─── Provided records ───

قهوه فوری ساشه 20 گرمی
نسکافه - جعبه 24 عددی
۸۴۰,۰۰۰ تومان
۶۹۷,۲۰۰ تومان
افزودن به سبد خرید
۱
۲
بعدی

───

*What is being asked*
Without altering a single word, set down all the entries again.

*Solution to the exercise*
قهوه فوری ساشه 20 گرمی
نسکافه - جعبه 24 عددی
۸۴۰,۰۰۰ تومان
۶۹۷,۲۰۰ تومان
افزودن به سبد خرید
۱
۲
بعدی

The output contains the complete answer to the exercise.